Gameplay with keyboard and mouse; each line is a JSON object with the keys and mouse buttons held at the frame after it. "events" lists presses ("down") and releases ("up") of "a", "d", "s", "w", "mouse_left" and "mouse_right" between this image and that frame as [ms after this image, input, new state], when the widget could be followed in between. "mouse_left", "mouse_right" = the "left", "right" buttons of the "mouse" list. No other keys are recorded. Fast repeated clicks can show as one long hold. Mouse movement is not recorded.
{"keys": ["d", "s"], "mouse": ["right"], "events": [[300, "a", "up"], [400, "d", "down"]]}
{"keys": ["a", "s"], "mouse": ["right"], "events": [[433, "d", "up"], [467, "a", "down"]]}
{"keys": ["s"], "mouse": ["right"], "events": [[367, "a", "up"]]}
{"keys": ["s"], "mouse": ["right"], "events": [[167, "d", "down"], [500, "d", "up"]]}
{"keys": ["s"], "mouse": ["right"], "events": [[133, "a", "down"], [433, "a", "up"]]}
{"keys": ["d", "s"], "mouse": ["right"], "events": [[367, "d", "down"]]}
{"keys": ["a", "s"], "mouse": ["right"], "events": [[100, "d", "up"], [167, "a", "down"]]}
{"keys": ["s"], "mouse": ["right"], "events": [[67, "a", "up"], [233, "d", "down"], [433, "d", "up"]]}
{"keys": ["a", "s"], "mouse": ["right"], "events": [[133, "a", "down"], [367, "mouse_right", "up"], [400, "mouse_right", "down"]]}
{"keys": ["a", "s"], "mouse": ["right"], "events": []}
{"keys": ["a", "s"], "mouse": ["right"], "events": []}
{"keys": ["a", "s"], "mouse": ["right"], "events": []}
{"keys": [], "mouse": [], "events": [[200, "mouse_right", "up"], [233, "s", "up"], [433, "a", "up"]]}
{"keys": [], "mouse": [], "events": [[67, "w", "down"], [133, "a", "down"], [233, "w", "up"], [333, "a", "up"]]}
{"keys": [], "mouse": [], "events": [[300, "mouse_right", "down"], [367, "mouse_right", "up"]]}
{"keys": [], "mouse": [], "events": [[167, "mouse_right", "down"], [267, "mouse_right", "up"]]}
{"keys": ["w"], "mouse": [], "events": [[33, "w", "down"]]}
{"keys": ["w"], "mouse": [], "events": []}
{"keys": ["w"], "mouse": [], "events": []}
--*--
Exactly reproduce every line of the records.

Gameplay with keyboard and mouse; each line is a JSON object with the keys and mouse buttons held at the frame after it. "events" lists presses ("down") and releases ("up") of "a", "d", "s", "w", "mouse_left" and "mouse_right" between this image and that frame as [ms after this image, input, new state], when the widget could be followed in between. "mouse_left", "mouse_right" = the "left", "right" buttons of the "mouse" list. No other keys are recorded. Fast repeated clicks can show as one long hold. Mouse movement is not recorded.
{"keys": ["d", "s"], "mouse": ["right"], "events": [[300, "a", "up"], [400, "d", "down"]]}
{"keys": ["a", "s"], "mouse": ["right"], "events": [[433, "d", "up"], [467, "a", "down"]]}
{"keys": ["s"], "mouse": ["right"], "events": [[367, "a", "up"]]}
{"keys": ["s"], "mouse": ["right"], "events": [[167, "d", "down"], [500, "d", "up"]]}
{"keys": ["s"], "mouse": ["right"], "events": [[133, "a", "down"], [433, "a", "up"]]}
{"keys": ["d", "s"], "mouse": ["right"], "events": [[367, "d", "down"]]}
{"keys": ["a", "s"], "mouse": ["right"], "events": [[100, "d", "up"], [167, "a", "down"]]}
{"keys": ["s"], "mouse": ["right"], "events": [[67, "a", "up"], [233, "d", "down"], [433, "d", "up"]]}
{"keys": ["a", "s"], "mouse": ["right"], "events": [[133, "a", "down"], [367, "mouse_right", "up"], [400, "mouse_right", "down"]]}
{"keys": ["a", "s"], "mouse": ["right"], "events": []}
{"keys": ["a", "s"], "mouse": ["right"], "events": []}
{"keys": ["a", "s"], "mouse": ["right"], "events": []}
{"keys": [], "mouse": [], "events": [[200, "mouse_right", "up"], [233, "s", "up"], [433, "a", "up"]]}
{"keys": [], "mouse": [], "events": [[67, "w", "down"], [133, "a", "down"], [233, "w", "up"], [333, "a", "up"]]}
{"keys": [], "mouse": [], "events": [[300, "mouse_right", "down"], [367, "mouse_right", "up"]]}
{"keys": [], "mouse": [], "events": [[167, "mouse_right", "down"], [267, "mouse_right", "up"]]}
{"keys": ["w"], "mouse": [], "events": [[33, "w", "down"]]}
{"keys": ["w"], "mouse": [], "events": []}
{"keys": ["w"], "mouse": [], "events": []}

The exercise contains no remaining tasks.